The European Union is China’s largest trading partner, with roughly $1.6 billion of goods and services moving between the two mega-economies every day. This trading relationship has been contentious at times. A dispute over whether or not China should be granted market economy status by the World Trade Organization plagued the recent EU-China summit, as did accusations of steel dumping. China, however, remains persistent. Over the years, Beijing has strengthened its economic bonds on the Continent, most notably in Central and Eastern Europe through its controversial Belt and Road Initiative and with 35 billion euros of foreign direct investment  heavily concentrated in Western Europe. Disagreements between Europe and China will not reverse this trend, nor will they dismantle the growing interdependency between the two economies.

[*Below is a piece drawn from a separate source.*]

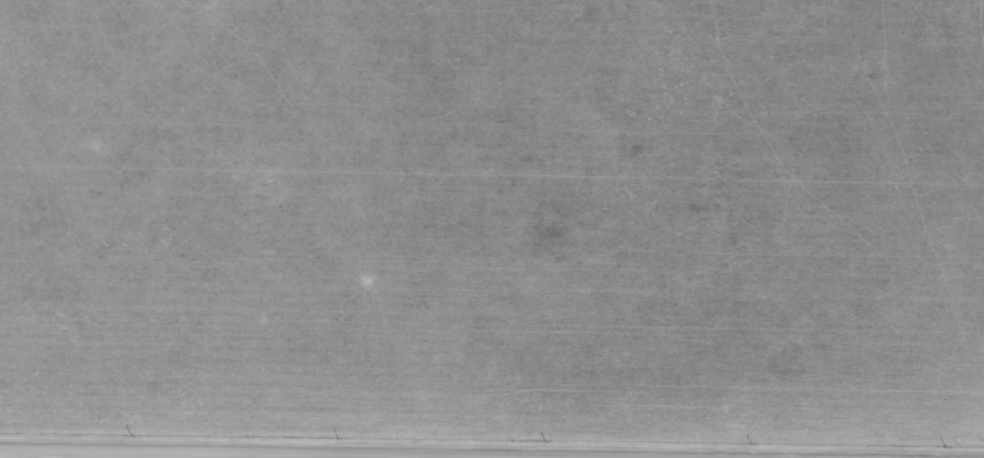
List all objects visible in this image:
road: (189, 455)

China is also capitalizing on the protectionist rhetoric emerging from the United States to paint itself as a defender of global free trade, a message that resonates in Brussels. President Xi Jinping’s January speech at the World Economic Forum in Davos was praised for condemning protectionism and promoting globalization. In similar remarks at the Silk Road Forum in May, Xi added, “[i]n a world of growing interdependency and challenges, no country can tackle the challenges, also the world's problems, on its own." China is marketing itself not only as a fierce advocate for global trade, but also as a multilateralist -- exactly what Europeans are looking for in the age of “America First.”

From the European perspective, the United States is isolating itself from the global trade regime and international order it built and defended for decades. Multilateralism is at the heart of the European project and is the European Union’s primary tool for pursuing its priorities on the world stage. The fact that China hosts the world’s largest population and is the world’s second-largest economy, in addition to the country’s growing influence in geopolitics, make it an attractive partner.

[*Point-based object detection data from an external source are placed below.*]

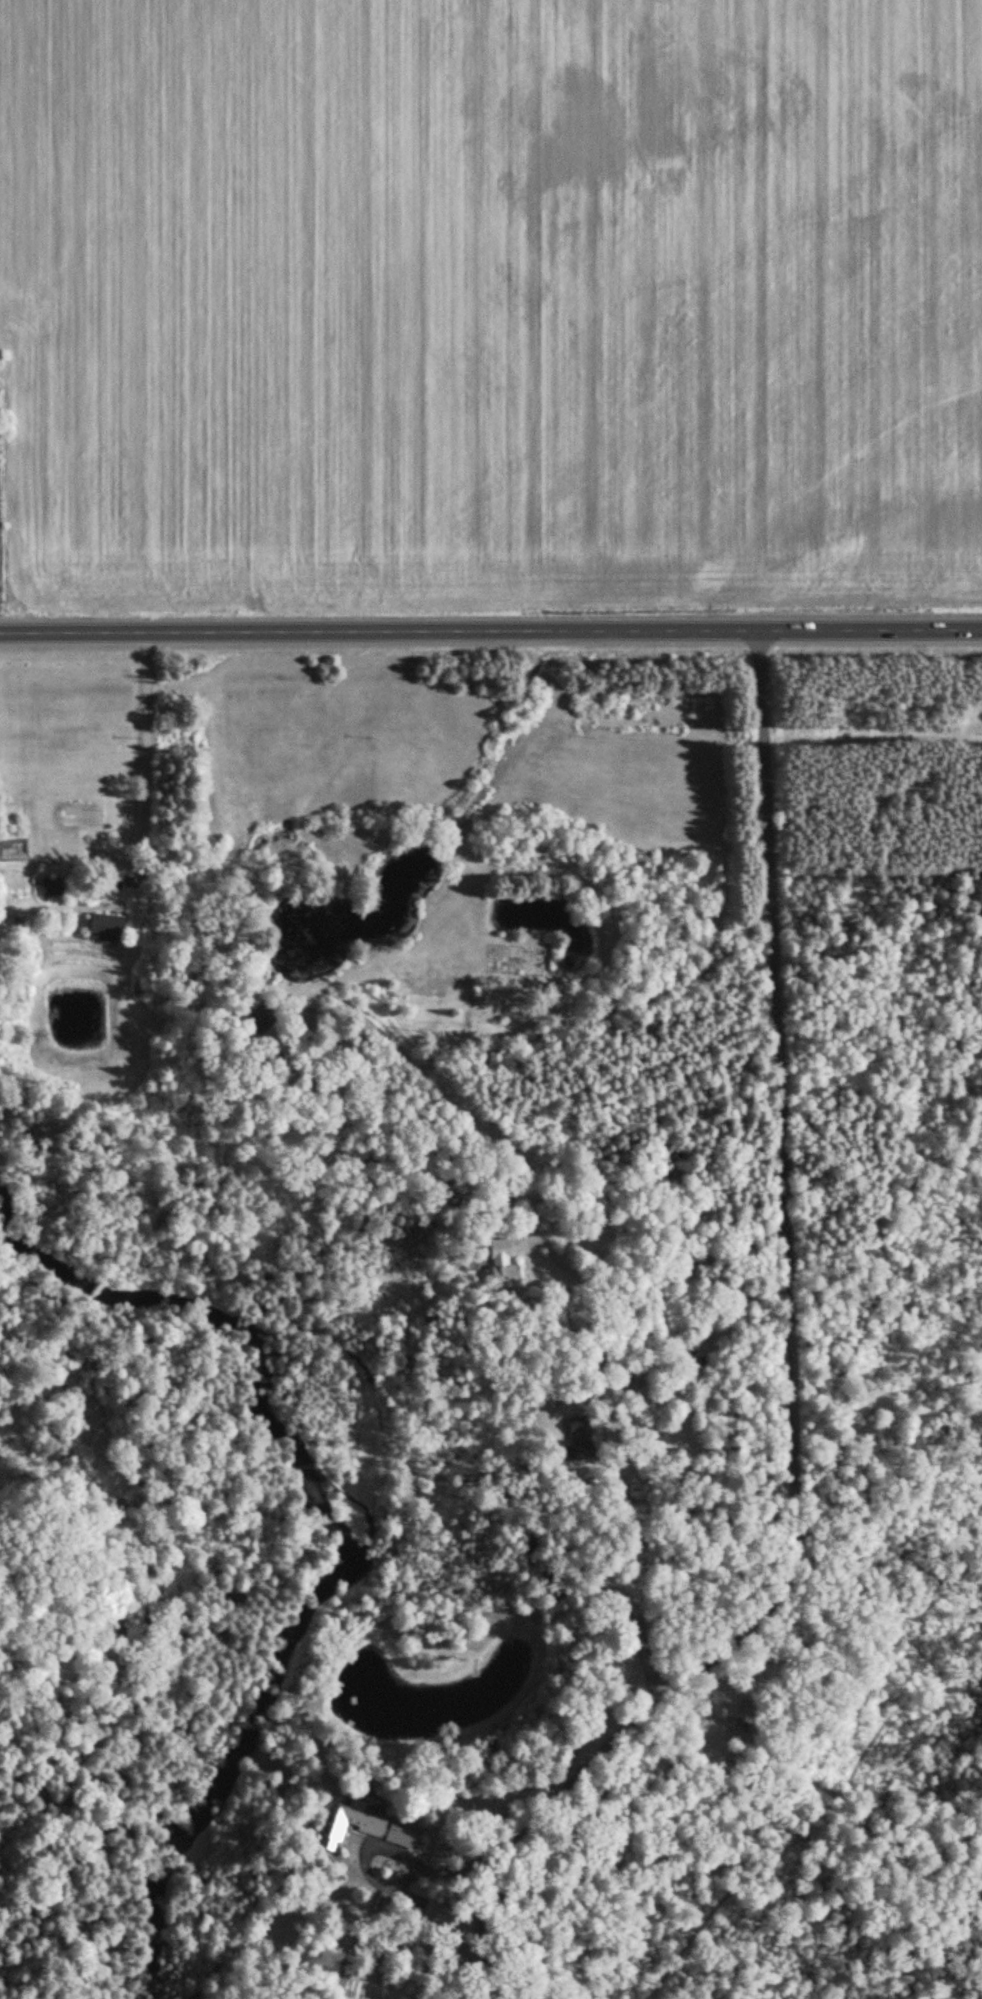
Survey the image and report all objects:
road: (490, 631)
road: (146, 757)
building: (52, 885)
building: (105, 927)
building: (258, 1021)
road: (583, 1029)
building: (499, 1261)
road: (793, 1369)
building: (578, 1441)
river: (342, 1537)
building: (368, 1825)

The same Trump administration policies that are driving a wedge in the Transatlantic relationship are also creating space for greater cooperation between Europe and China. During a recent trip to China, German Foreign Minister Sigmar Gabriel said “[i]n times in which others pivot to nationalist isolation and advance protectionist tendencies ... China and Europe stand for an open global trade order and for multilateralism.” After President Trump announced that the United States would withdraw from the Paris Climate Agreement in June, EU Climate Action and Energy Commissioner Miguel Arias Canete said, "No one should be left behind, but the EU and China have decided to move forward.” While this rhetoric could be purely reactionary, it should worry Washington.

The United States can ill afford to lose Europe to China. America has already strengthened China’s geostrategic position in Asia by withdrawing from the Trans-Pacific Partnership and giving Beijing the opportunity to pursue its own trade deal in the Pacific region. The last thing the United States should do is facilitate China’s endeavors in Europe. While America’s increasing isolation is largely self-inflicted, it will be accelerated and exacerbated by partnerships forged in its absence. Historically, Europe has been instrumental in advancing America’s political, economic, and security interests abroad. If Beijing’s courtship of Brussels is successful, however, Europe may hesitate to support U.S. actions that could damage its burgeoning ties with China. America will need the backing of its traditional European partners in possible future crises, such as a trade war with China or a conflict in the South China Sea. Yet a Europe that is less inclined to act in favor of U.S. interests will make America weaker and more isolated and could encourage a more confident and stronger China on the global stage.